(WORK TO COMPLETE): Please write out every line of the material, leaving out any picture.

(EXTRACTED MATERIAL):
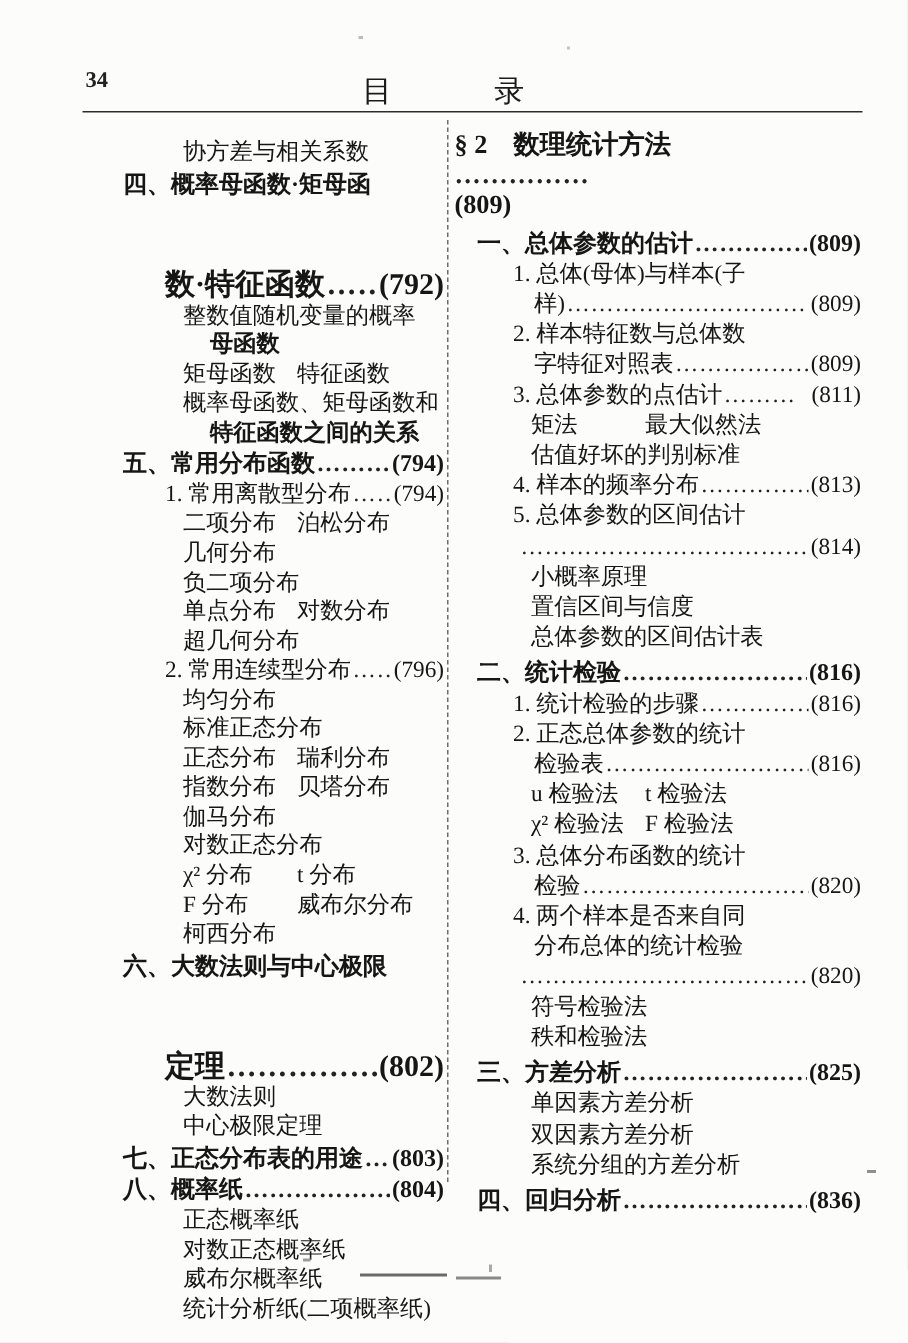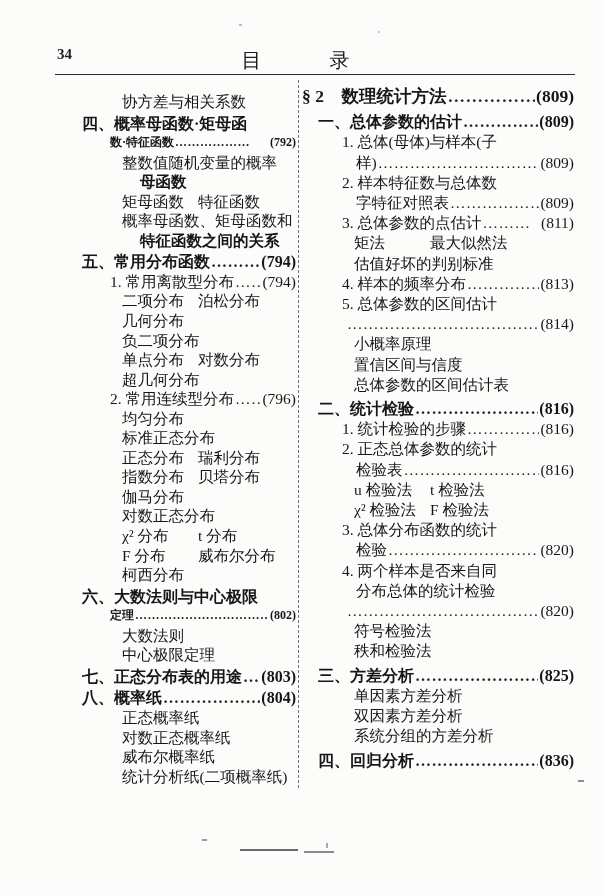--- a/index.html
+++ b/index.html
@@ -92,7 +92,7 @@
   .col-left .ln.p   { padding-left: 60px; }
 
   
-  .col-right .ln.top{ padding-left: 0; }
+  .col-right .ln.top{ padding-left: 0; flex-direction: column; }
   .col-right .ln.h  { padding-left: 16px; }
   .col-right .ln.n  { padding-left: 40px; }
   .col-right .ln.nc { padding-left: 54px; }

(TASK RESPONSE):
--- a/index.html
+++ b/index.html
@@ -92,7 +92,7 @@
   .col-left .ln.p   { padding-left: 60px; }
 
   
-  .col-right .ln.top{ padding-left: 0; }
+  .col-right .ln.top{ padding-left: 0; flex-direction: column; }
   .col-right .ln.h  { padding-left: 16px; }
   .col-right .ln.n  { padding-left: 40px; }
   .col-right .ln.nc { padding-left: 54px; }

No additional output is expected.